Michela Bovolenta

1968

Secrétaire syndicale au Syndicat suisse des services publics, Lausanne

"Plutôt que de me plaindre, je préfère m’engager pour faire bouger le monde."

Mon parcours

Je m’occupe surtout des droits des femmes, en particulier de l’égalité, des questions liées à la maternité ou au harcèlement sexuel. Je suis aussi chargée de la politique d’accueil extrafamilial de jour, de la migration et du groupe des retraité-e-s du syndicat.

Ce qui me passionne dans mon métier, c’est de pouvoir changer les choses avec les autres. De voir les gens se mettre en mouvement pour défendre leurs droits, pour porter une idée. Le système de production capitaliste exploite les êtres humains, l’environnement et les femmes à double titre puisqu’elles assument les deux tiers du travail domestique.

Plutôt que de me plaindre, je préfère m’engager pour faire bouger le monde. Si nos mères et nos grands-mères n’avaient pas lutté, je ne serais pas secrétaire syndicale aujourd’hui ! Mais malgré les progrès, il reste beaucoup à faire.

Mon parcours. J’ai commencé jeune dans une section syndicale avec un contrat à durée déterminée renouvelable une seule fois… les choses se sont enchaînées. En 2003, j’ai repris le poste de secrétaire centrale pour m’occuper des questions des droits des femmes, le résultat d’une volonté collective des femmes syndicalistes de faire de ces droits une question prioritaire. J’ai été soutenue par des membres du syndicat, des femmes engagées dans leurs régions, mais aussi par des hommes, comme l’ancien président du syndicat, Eric Decarro.

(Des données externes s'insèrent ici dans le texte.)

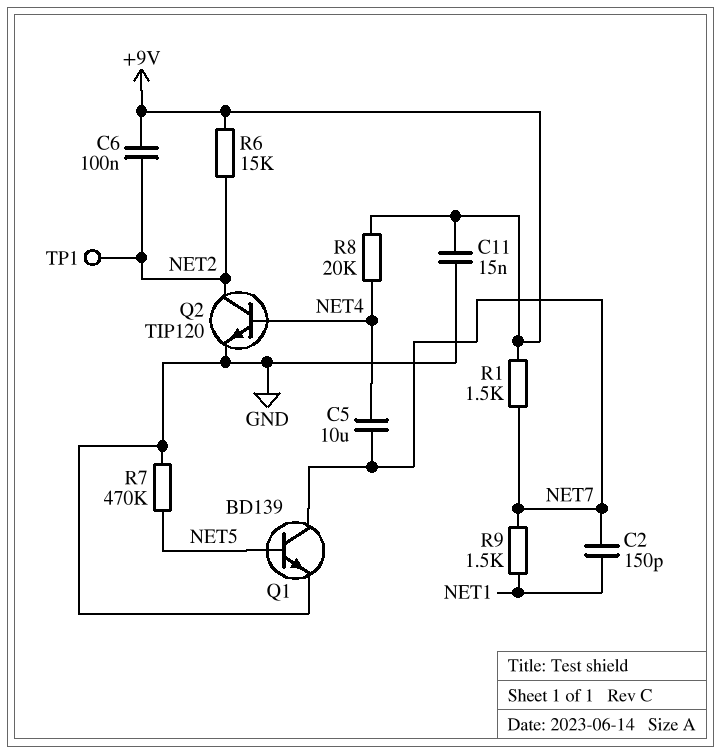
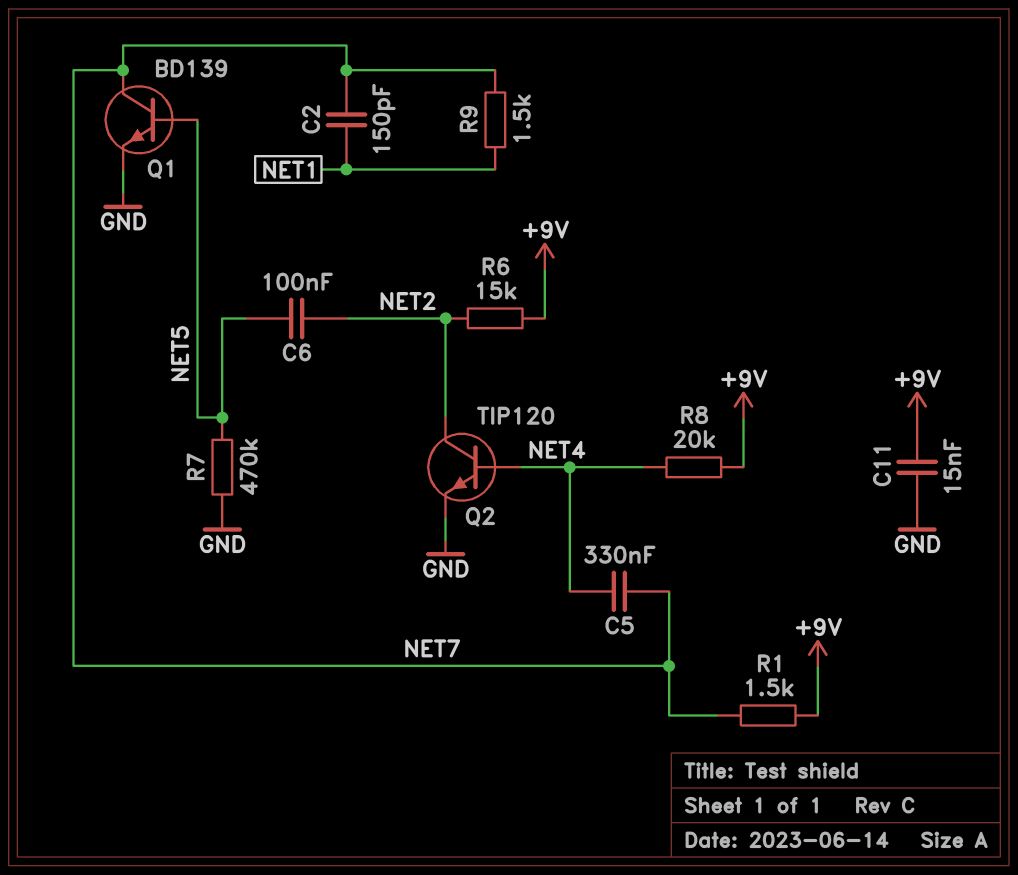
C5: 10uF (NET4, NET7) -> 330nF (NET4, NET7)
C6: 100nF (+9V, NET2) -> 100nF (NET2, NET5)
TP1: test point (NET2) -> none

Un bémol, des obstacles ? Le nombre de femmes secrétaires syndicales et membres a beaucoup augmenté depuis mes débuts, une évolution soutenue par des mesures, comme des quotas dans tous les organes du syndicat. Mais la fonction de secrétaire syndicale reste exigeante. Tant au niveau du temps investi qu’à celui de la difficulté des batailles menées. La confrontation sur le terrain, avec des employeurs ou dans le débat politique, est souvent dure, même dans le secteur public. Et pour quelques victoires, on compte malheureusement aussi beaucoup de défaites. Il faut déployer pas mal d’énergie !

Je suis fière d’avoir contribué à mettre en place un congé maternité fédéral en Suisse. C’était en 2005, la campagne a duré de 1993 à 2004. Plus récemment, je me suis battue contre l’élévation de l’âge de la retraite des femmes. Contre vents et marées, nous avons emporté la votation, car une majorité de femmes a refusé de travailler une année de plus, alors que tout au long de leur vie, elles sont confrontées aux inégalités, aux discriminations, au chômage et au sexisme.

À la Proust

Cet encart vous est présenté dans sa langue d’origine
Au-delà de votre profession

La politique, l’histoire des femmes et les mouvements sociaux.

Des personnes qui vous inspirent

Rosa Luxembourg et Gandhi.

Un livre & un film

Se questo è un uomo (Primo Levi) et je ne suis pas très film, mais L’ordre divin (Petra Volpe) m’a beaucoup plu.

Un modèle

Des militantes, pas connues, qui ont œuvré, avec patience et détermination, pour nos droits.

Un objet

Le mégaphone

Une couleur

Le fuchsia

Un rêve

Une grève des femmes le 14 juin 2019.